Work order: Find the word "Tourismus" in the listing. Copy out each line where it occurs.

Data for analysis:

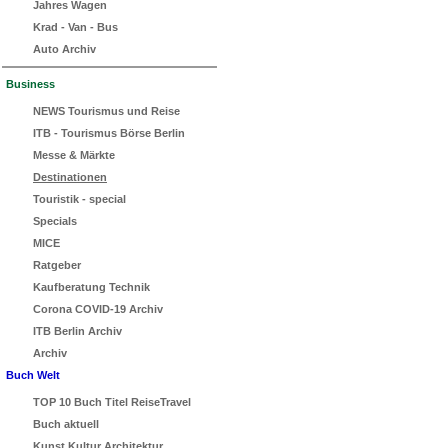
Jahres Wagen
Krad - Van - Bus
Auto Archiv
Business
NEWS Tourismus und Reise
ITB - Tourismus Börse Berlin
Messe & Märkte
Destinationen
Touristik - special
Specials
MICE
Ratgeber
Kaufberatung Technik
Corona COVID-19 Archiv
ITB Berlin Archiv
Archiv
Buch Welt
TOP 10 Buch Titel ReiseTravel
Buch aktuell
Kunst Kultur Architektur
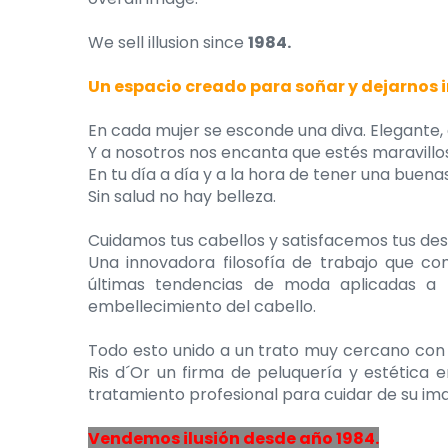
We sell illusion since
1984.
Un espacio creado para soñar y dejarnos i
En cada mujer se esconde una diva. Elegante, a
Y a nosotros nos encanta que estés maravillo
En tu día a día y a la hora de tener una buena
Sin salud no hay belleza.
Cuidamos tus cabellos y satisfacemos tus des
Una innovadora filosofía de trabajo que co
últimas tendencias de moda aplicadas a pe
embellecimiento del cabello.
Todo esto unido a un trato muy cercano con el
Ris d´Or un firma de peluquería y estética 
tratamiento profesional para cuidar de su ima
Vendemos ilusión desde año 1984.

Response to the task:
NEWS Tourismus und Reise
ITB - Tourismus Börse Berlin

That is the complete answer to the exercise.